Saved entries:
========================================================================

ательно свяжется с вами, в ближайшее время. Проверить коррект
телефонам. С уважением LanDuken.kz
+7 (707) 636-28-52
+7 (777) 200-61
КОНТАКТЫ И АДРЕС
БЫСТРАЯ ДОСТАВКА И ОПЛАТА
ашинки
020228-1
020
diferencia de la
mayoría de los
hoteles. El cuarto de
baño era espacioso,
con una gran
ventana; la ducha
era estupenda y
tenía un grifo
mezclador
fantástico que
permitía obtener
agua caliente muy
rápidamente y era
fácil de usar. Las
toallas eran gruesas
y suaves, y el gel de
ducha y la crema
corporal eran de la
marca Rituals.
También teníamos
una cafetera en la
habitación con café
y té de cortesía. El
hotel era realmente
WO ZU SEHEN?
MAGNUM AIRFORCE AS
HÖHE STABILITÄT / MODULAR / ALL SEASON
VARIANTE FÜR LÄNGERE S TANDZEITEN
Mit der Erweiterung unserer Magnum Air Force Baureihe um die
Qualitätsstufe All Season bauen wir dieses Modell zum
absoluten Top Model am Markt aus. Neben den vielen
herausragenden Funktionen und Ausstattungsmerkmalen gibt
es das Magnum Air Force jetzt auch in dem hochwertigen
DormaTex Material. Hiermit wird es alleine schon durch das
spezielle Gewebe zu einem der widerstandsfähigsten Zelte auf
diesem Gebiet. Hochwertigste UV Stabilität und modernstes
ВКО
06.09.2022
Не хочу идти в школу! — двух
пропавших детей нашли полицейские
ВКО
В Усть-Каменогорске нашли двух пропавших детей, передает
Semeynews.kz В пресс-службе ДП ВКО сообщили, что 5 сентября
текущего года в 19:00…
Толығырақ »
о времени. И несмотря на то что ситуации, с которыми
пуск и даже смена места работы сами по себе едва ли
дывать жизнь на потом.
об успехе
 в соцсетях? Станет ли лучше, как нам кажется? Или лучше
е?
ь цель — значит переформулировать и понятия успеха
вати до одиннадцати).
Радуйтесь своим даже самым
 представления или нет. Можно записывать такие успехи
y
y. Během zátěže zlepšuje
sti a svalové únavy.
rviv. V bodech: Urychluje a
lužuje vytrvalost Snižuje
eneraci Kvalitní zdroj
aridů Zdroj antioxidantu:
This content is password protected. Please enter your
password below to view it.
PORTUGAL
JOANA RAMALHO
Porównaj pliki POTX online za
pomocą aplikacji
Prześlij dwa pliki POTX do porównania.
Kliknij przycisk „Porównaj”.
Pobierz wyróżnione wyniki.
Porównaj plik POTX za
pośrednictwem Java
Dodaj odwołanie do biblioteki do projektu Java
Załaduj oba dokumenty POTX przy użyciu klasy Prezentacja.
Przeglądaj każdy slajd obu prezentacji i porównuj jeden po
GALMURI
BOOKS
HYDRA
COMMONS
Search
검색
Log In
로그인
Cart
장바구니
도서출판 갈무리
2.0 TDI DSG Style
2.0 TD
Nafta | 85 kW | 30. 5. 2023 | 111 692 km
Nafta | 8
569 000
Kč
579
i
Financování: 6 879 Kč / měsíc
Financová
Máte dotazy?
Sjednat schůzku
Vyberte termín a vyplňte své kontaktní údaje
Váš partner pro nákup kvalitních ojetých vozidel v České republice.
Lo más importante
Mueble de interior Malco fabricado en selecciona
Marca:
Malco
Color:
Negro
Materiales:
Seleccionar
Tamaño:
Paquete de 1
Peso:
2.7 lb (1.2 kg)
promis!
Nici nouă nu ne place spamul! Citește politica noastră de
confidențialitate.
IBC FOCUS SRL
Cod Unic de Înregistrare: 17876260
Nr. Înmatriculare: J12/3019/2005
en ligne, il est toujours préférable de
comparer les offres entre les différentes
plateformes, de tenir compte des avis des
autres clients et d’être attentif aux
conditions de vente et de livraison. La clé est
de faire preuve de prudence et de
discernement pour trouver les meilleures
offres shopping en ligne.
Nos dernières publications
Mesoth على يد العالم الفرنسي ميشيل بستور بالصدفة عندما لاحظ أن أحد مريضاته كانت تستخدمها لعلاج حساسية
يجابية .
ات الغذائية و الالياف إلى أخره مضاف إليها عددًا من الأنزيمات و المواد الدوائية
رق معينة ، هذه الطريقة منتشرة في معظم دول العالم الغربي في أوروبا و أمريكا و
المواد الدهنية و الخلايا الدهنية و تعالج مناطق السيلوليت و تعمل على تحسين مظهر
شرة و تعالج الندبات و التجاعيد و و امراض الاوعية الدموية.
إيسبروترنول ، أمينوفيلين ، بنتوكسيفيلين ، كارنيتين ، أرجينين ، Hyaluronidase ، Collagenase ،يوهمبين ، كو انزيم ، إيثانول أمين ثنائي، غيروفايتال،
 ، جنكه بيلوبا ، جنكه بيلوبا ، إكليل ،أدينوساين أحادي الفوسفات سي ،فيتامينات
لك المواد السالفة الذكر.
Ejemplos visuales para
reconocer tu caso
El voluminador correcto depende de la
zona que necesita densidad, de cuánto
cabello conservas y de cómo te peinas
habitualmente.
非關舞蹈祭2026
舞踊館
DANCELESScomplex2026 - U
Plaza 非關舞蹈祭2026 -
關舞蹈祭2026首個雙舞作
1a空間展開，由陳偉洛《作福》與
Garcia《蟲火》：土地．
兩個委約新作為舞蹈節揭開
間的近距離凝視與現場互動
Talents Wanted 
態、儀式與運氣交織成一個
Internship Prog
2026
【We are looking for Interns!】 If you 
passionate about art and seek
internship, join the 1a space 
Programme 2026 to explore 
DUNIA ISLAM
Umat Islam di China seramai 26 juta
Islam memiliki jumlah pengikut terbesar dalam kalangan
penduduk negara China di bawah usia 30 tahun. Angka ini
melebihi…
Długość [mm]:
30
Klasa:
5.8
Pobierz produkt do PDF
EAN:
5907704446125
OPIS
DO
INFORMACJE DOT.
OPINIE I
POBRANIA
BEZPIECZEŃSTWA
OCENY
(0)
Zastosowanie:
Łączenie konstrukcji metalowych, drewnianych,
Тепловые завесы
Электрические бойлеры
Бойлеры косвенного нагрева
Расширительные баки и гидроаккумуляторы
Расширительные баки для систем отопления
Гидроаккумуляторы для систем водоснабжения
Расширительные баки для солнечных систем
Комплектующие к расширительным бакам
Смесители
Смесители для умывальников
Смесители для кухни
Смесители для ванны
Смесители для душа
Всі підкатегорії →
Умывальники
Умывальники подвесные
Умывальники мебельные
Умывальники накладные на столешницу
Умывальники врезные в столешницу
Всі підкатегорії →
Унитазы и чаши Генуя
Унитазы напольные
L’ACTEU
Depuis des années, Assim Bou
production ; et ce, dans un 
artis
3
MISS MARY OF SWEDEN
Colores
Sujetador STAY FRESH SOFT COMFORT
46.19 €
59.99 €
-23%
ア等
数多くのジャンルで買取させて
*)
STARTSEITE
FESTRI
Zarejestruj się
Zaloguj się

========================================================================

Which lines of the data contain the word "столешницу"? Copy each one.

Умывальники накладные на столешницу
Умывальники врезные в столешницу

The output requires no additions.